◆ Work to complete:
Check the listing below for lines that hold "images". How many are there? Please give only the number.

◆ Material provided:
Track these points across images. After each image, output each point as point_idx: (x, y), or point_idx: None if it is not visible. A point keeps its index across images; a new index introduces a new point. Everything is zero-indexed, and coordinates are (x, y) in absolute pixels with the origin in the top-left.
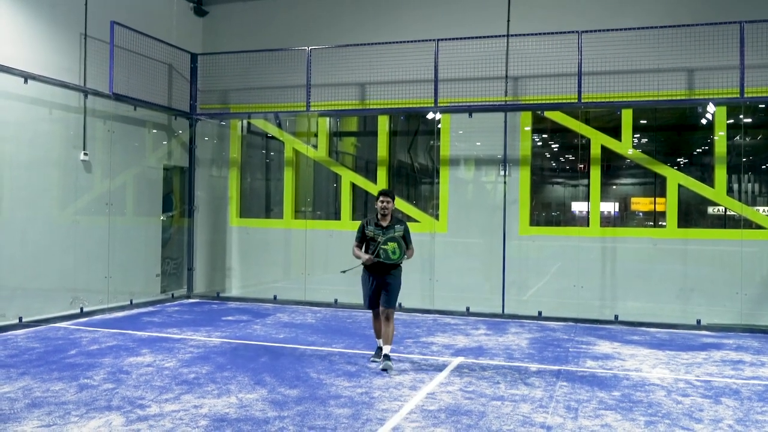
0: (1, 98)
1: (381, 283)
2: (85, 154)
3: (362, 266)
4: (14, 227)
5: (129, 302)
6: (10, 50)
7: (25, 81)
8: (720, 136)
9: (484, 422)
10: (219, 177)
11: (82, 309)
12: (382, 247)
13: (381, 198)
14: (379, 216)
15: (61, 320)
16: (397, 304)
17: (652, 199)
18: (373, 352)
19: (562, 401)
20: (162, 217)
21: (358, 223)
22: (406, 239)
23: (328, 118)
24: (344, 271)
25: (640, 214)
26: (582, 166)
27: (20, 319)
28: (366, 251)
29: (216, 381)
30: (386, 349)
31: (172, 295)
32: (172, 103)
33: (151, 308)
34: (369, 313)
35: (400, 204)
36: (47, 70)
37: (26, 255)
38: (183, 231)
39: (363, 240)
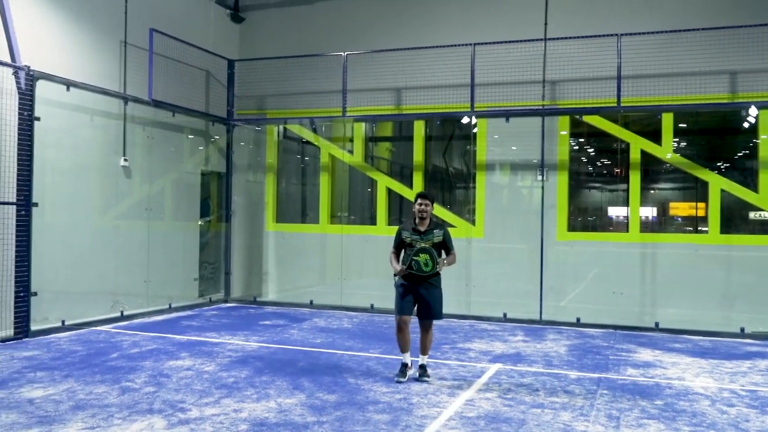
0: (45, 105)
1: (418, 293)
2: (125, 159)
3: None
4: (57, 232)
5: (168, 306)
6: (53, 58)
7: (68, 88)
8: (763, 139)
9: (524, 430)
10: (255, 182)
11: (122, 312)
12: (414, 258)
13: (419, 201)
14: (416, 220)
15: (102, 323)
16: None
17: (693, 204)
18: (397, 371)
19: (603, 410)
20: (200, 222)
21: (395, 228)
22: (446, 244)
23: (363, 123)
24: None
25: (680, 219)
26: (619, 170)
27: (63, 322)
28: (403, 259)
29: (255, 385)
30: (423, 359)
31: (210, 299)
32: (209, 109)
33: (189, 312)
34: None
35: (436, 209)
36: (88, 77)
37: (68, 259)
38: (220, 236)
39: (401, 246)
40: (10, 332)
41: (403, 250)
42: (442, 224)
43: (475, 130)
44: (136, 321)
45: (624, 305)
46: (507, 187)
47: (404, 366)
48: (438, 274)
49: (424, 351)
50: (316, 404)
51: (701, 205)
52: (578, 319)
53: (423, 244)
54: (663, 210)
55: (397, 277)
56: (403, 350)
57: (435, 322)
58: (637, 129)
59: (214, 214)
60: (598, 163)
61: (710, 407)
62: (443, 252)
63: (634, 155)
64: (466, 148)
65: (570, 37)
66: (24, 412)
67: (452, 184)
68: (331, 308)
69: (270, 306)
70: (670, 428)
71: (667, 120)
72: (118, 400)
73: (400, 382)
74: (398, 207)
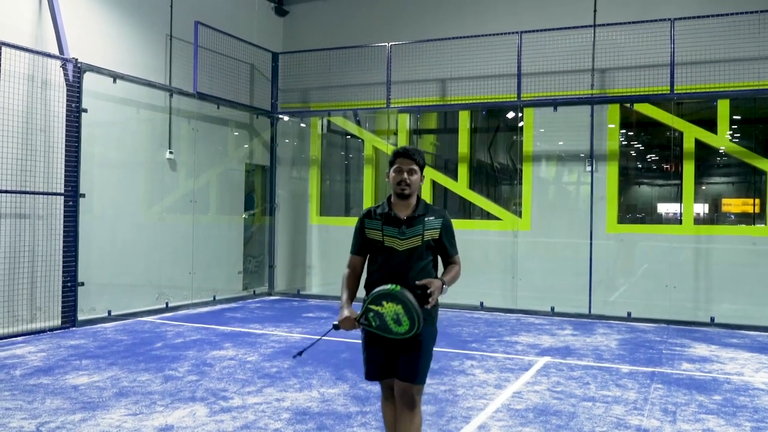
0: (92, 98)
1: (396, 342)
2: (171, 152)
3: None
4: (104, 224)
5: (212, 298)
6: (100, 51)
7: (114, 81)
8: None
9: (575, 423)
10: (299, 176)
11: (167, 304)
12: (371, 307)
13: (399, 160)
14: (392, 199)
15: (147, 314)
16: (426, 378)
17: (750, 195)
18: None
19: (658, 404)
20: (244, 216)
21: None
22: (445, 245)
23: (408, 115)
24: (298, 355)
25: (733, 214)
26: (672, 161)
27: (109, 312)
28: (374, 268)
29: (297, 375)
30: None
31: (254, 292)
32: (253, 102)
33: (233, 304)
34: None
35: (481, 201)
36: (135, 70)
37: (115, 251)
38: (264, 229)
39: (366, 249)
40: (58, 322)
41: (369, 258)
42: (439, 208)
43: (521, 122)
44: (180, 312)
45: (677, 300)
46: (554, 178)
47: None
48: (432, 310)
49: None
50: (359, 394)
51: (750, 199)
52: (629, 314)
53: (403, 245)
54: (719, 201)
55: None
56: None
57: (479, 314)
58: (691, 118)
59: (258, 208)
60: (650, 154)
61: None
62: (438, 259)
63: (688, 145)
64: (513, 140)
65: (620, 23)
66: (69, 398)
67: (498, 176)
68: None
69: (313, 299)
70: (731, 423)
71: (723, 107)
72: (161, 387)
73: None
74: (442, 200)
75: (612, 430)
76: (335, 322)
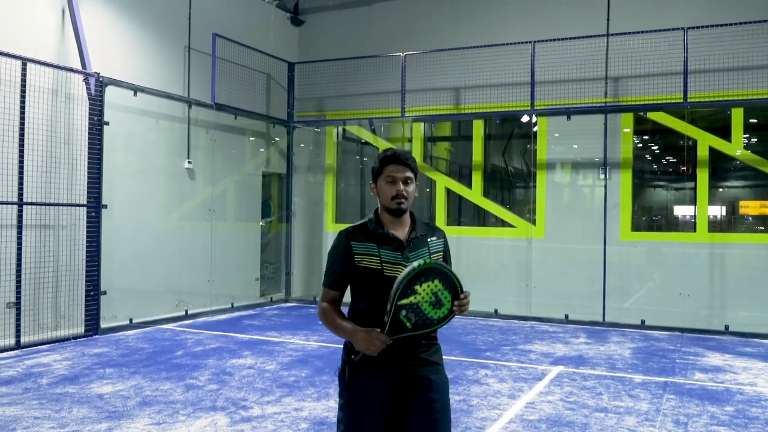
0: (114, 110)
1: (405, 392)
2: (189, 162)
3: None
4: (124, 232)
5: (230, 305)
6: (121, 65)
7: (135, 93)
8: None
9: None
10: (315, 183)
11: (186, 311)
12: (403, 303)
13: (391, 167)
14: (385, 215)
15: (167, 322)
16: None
...
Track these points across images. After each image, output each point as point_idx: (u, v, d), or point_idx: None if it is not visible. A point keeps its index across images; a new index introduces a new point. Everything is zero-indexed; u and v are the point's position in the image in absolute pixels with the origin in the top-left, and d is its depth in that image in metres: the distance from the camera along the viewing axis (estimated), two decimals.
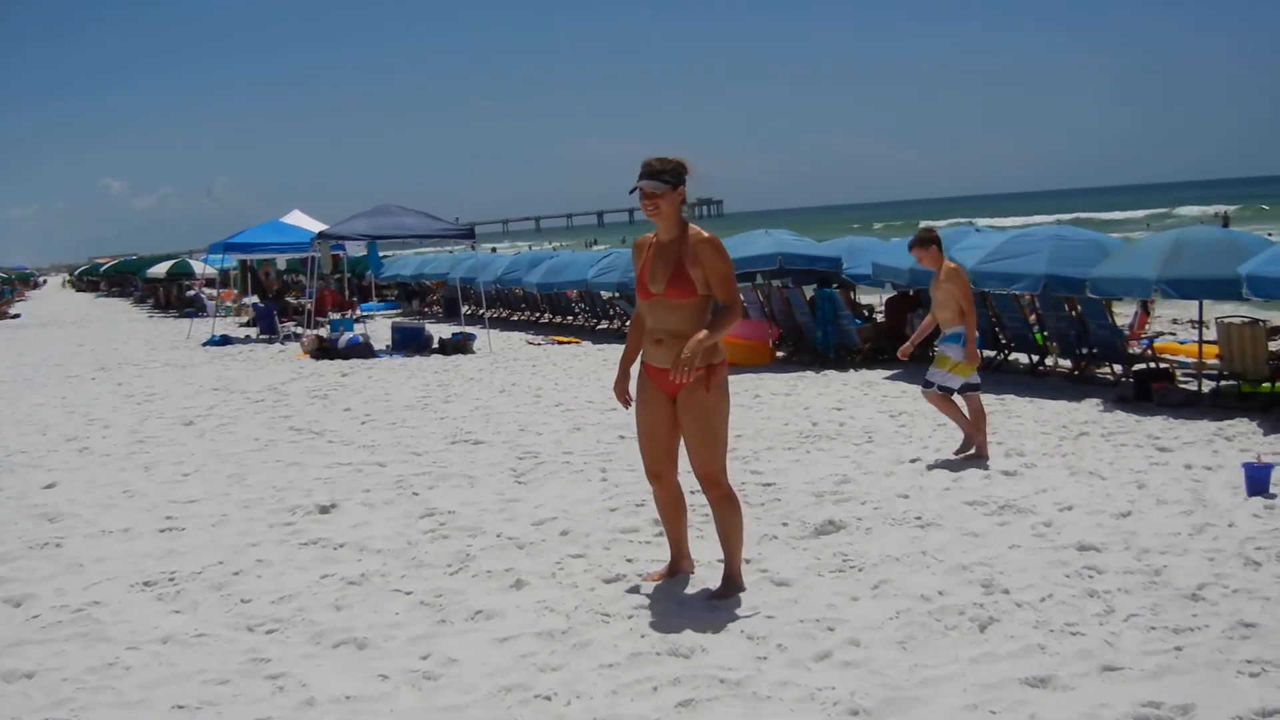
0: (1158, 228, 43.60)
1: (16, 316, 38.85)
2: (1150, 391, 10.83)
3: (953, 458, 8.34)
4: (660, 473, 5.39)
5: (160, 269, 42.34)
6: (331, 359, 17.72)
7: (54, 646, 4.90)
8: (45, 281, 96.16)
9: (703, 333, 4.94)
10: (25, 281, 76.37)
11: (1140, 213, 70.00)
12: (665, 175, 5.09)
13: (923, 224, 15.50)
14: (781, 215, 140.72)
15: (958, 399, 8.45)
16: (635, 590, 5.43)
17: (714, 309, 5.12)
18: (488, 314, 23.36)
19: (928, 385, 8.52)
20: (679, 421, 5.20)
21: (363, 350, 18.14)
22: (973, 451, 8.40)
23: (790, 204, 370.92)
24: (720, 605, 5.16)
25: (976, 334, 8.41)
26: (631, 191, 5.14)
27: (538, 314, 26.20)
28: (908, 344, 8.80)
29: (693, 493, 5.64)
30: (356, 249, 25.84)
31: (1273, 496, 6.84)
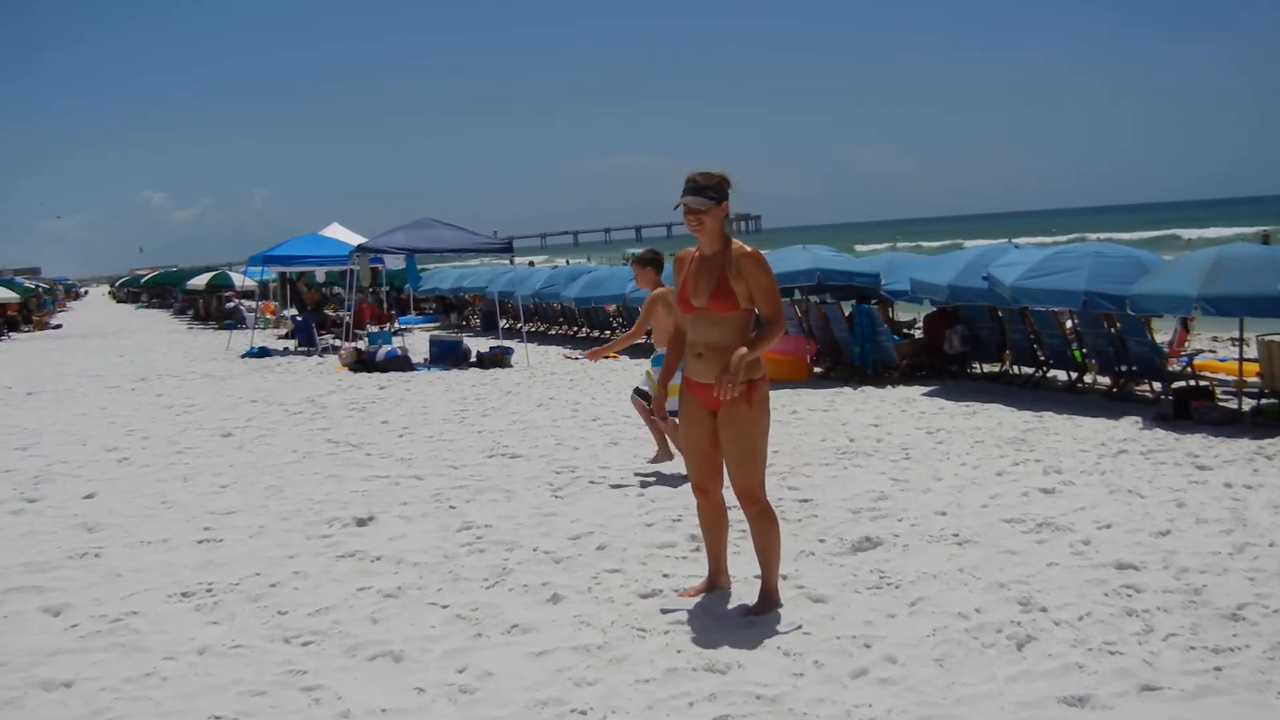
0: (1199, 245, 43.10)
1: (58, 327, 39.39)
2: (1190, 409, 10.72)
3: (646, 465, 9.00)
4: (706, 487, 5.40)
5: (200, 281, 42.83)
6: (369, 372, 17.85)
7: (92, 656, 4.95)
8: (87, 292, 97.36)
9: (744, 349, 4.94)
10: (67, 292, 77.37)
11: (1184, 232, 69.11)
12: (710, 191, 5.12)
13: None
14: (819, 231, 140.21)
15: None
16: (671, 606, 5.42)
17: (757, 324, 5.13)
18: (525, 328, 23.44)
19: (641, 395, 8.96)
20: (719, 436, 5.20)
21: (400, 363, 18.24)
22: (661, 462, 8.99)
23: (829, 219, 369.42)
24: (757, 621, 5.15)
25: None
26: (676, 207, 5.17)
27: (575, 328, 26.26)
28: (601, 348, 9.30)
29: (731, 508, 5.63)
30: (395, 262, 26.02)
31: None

◆ Answer for this exercise:
2